Indigenous cultures of Honduras used this plant to treat malignant tumors, rheumatoid arthritis, and psoriasis [3].

In the amazon rainforest, indigenous cultures such as the Boras Indians, Witotos Indians, and other indigenous populations use either the rhizome or the leaves for coughs, pancreas disorders, kidney disorders, fevers, cancer, psoriasis, peptic ulcers, diarrhea, arthritis, as a general tonic, blood cleanser, to detox the body, and to improve or support the immune system [3].

In Honduras, common uses of this fern includes tumors, psoriasis, atopic dermatitis, vitiligo, rheumatoid arthritis, and osteoarthritis.

In brazil it is commonly used for its blood cleansing (alterative), sweat promoting (diaphoretic), and tonic and expectorant qualities [3]. Here it is widely used for coughs, bronchitis, cold and flu, other upper respiratory tract infections, rheumatism, skin disorders such as dermatitis and psoriasis. [3].

In Peru, the rhizome is commonly used for coughs, fevers, urinary tract infections, as well as such skin conditions as boils, abscesses, psoriasis, and ulcers [3].

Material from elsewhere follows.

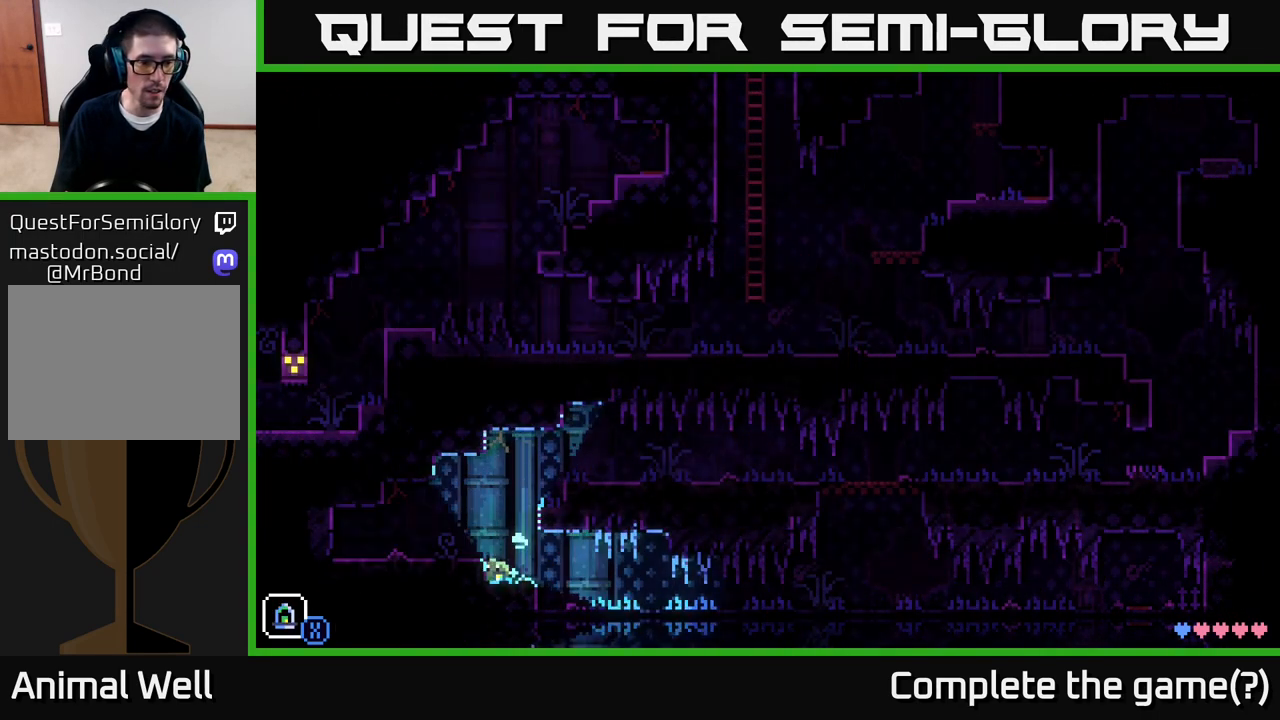
{"buttons": [], "left_stick": "center", "right_stick": "center", "events": [[200, "A", "down"], [283, "A", "up"], [450, "left_stick", "center"]]}
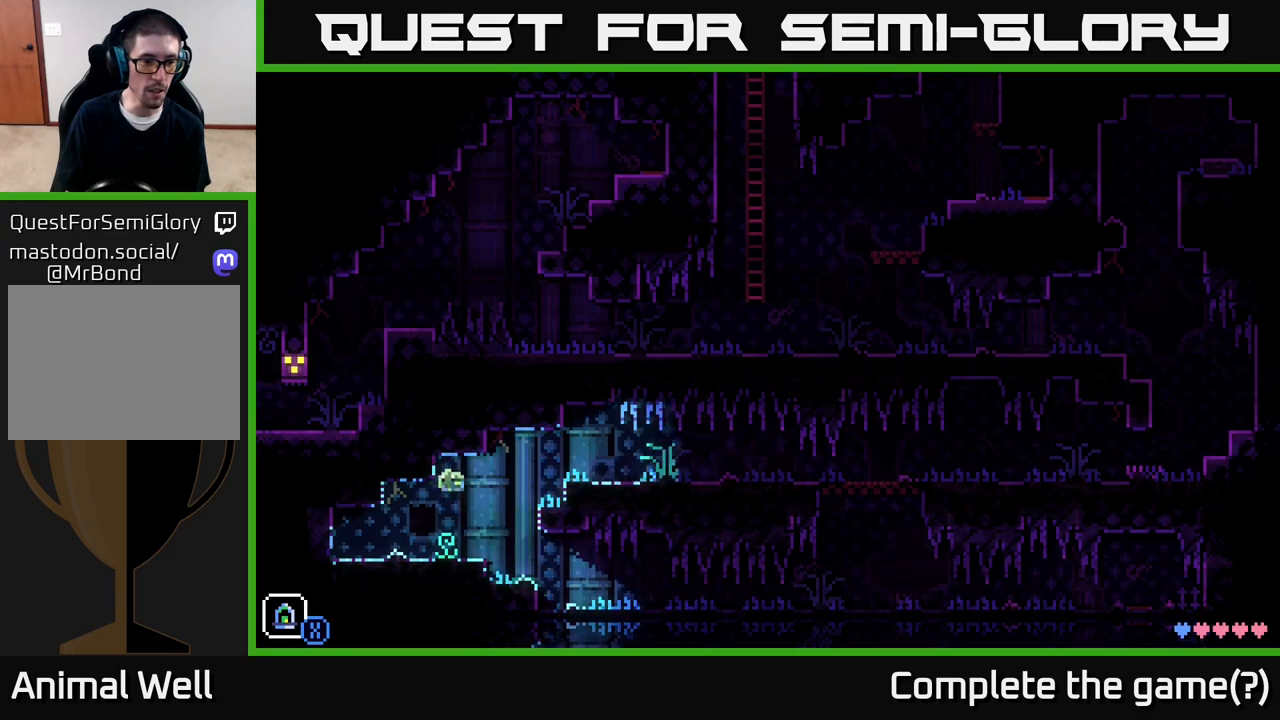
{"buttons": ["R1"], "left_stick": "center", "right_stick": "center", "events": [[183, "left_stick", "left"], [500, "R1", "down"], [500, "left_stick", "center"]]}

In general, ferns are used medicinally across the globe as a tonic, blood cleanser, and expectorant. There are however a few exceptions, but generally speaking most ferns are used in a similar way. They are commonly used to treat respiratory disorders, and skin disorders. [3]. These two body systems interestingly are often regarded as intimately connected by many traditional medical systems.


Botanical Description:

Samambaia is a fern that can be found growing in the Amazon rainforest, as well as throughout the drier tropical forests of Central and South America.

The family Polypodiaceae contains roughly 75% of all ferns. [3].

In the Polypodium genus, there are roughly 75 species, of which many are used as medicine by various indigenous populations [3]. Poly means “many” in latin, and podus means :foot. This is in regard to the many “foot-like” divisions of the rhizome that is characteristic of this genus.

Samambaia has an intricate, creeping root system. This creeping rhizome, as well as the fronds are what is used medicinally [3]. It is a medium-large fern that is easy to cultivate in medium light, and moist, to semi-dry soil.

The sori is arranged in 3-7 rows between the midriband margin of the leaf segment.

This herb generally has two main common names, In brazil the herb is referred to as Samambaia, but throughout most of Latin America it is called Calaguala instead [3].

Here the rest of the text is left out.